Single by Reik with Wisin & Yandel

from the album Ahora
- Released: March 20, 2019
- Genre: Reggaeton
- Length: 3:59
- Label: Sony Latin
- Songwriters: Julio Ramirez Eguia; Alfonso Flores Arocha; Ada Jaasiel Reyes Ávila; Roberto Valdéz Ramírez;

Reik singles chronology
| "Un año" (2019) | "Duele" (2019) | "Eres tu" (2019) |

Wisin & Yandel singles chronology
| "Aullando" (2019) | "Duele" (2019) | "Mi Intención" (2019) |

= Duele (Reik and Wisin & Yandel song) =

"Duele" is a song by the Mexican band Reik in collaboration with the Puerto Rican reggaeton duo Wisin & Yandel.
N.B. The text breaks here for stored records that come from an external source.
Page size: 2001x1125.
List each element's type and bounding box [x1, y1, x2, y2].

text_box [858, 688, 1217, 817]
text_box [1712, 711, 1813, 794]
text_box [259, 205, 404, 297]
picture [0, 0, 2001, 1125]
The song was released as the fourth single from Reik's sixth studio album Ahora.

==Charts==

| Chart (2019) | Peak position |
|---|---|
| Bolivia (Monitor Latino) | 15 |
| Colombia (National-Report) | 2 |
| Ecuador (National-Report) | 10 |
| Mexico (Monitor Latino) | 16 |
| Venezuela (National-Report) | 15 |

==Certifications==

| Region | Certification | Certified units/sales |
| Mexico (AMPROFON) | Platinum+Gold | 90,000^{‡} |
| United States (RIAA) | Platinum (Latin) | 60,000^{‡} |
^{‡} Sales+streaming figures based on certification alone.